Still, industry observers had been talking up Godzilla vs. Kong—a film so brash and bold that it almost demands to be seen on the big screen—as the first true stress test of the theater industry’s recovery. The stakes became even higher once it was announced that both New York City and Los Angeles’s theaters would reopen in time for the blockbuster’s release date. (The two metro areas alone account for more than 16 percent of domestic box office sales.) And even though theaters in those two markets are currently limited to 25 percent capacity, Los Angeles and New York were the top-grossing areas for Godzilla vs. Kong, with almost 8 percent and 6 percent of the box office, respectively, according to Comscore.

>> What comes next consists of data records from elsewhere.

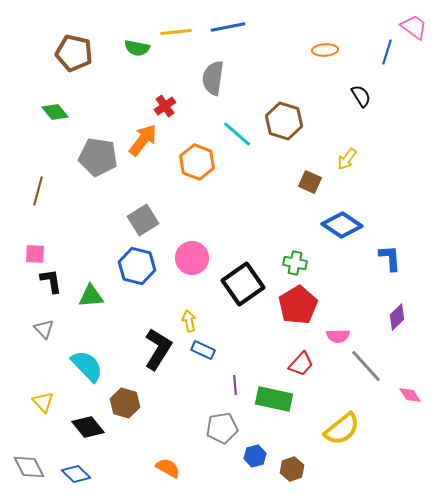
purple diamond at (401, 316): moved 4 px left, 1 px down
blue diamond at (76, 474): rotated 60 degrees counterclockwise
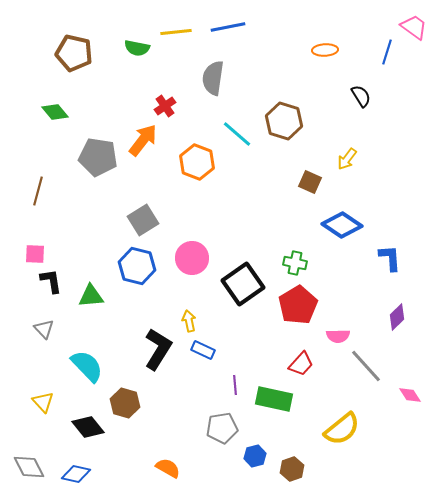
blue diamond at (76, 474): rotated 32 degrees counterclockwise
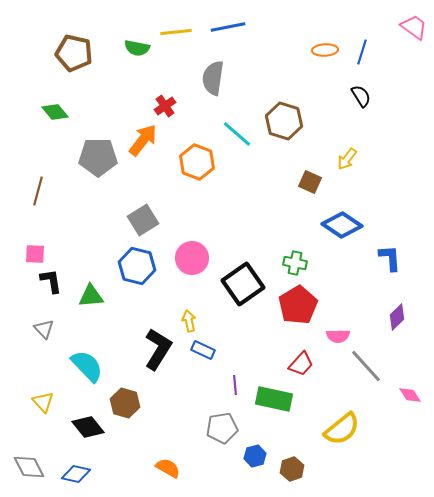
blue line at (387, 52): moved 25 px left
gray pentagon at (98, 157): rotated 9 degrees counterclockwise
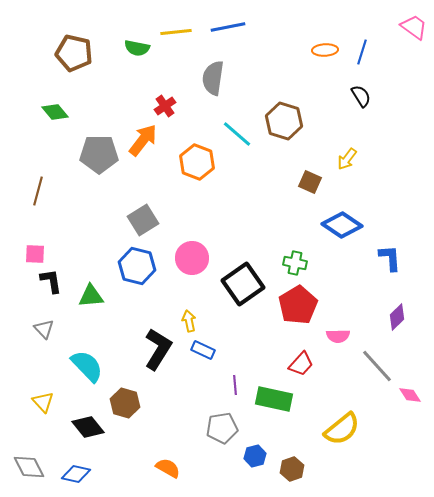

“Without these two major entertainment hubs back online, we wouldn’t see those [box office] numbers,” said Paul Dergarabedian, a senior media analyst at Comscore. “Godzilla vs. Kong hit the sweet spot of the big cities being reopened, and the vaccination rollout instilling consumer confidence to the point where those who had the option to see it at home opted in to the movie theater experience.

“This is why studios have been waiting for those two cities to come back,” he added. “It’d be a tougher sell to be convinced to release a huge blockbuster if New York and Los Angeles weren’t available. It’s not just about consumer confidence, it’s about studio confidence.” And increased studio confidence means that a slew of other buzzy titles planned for this summer—Black Widow, Fast 9, A Quiet Place 2, Top Gun: Maverick—likely won’t have to be pushed back any further.

However, while Godzilla vs. Kong might’ve just defibrillated the movie business, there’s a long way to go before it’s totally off life support. For now, $50 million is fantastic; in normal times it’d be pretty mediocre considering the film cost $160 million to produce. And while GvK seems to prove that big-budget blockbusters still have a place in theaters, the fate of less, quite literally, explosive titles in cinemas is still less clear. As with many facets of our lives, some things post-COVID will never be the same.

Still, with vaccinations increasing daily and more and more theaters returning to business, studio executives and consumers alike can see the light at the end of the tunnel. And unlike the fictional universe of Godzilla vs. Kong, there’s reason to be hopeful it won’t be crushed into a blackened rubble.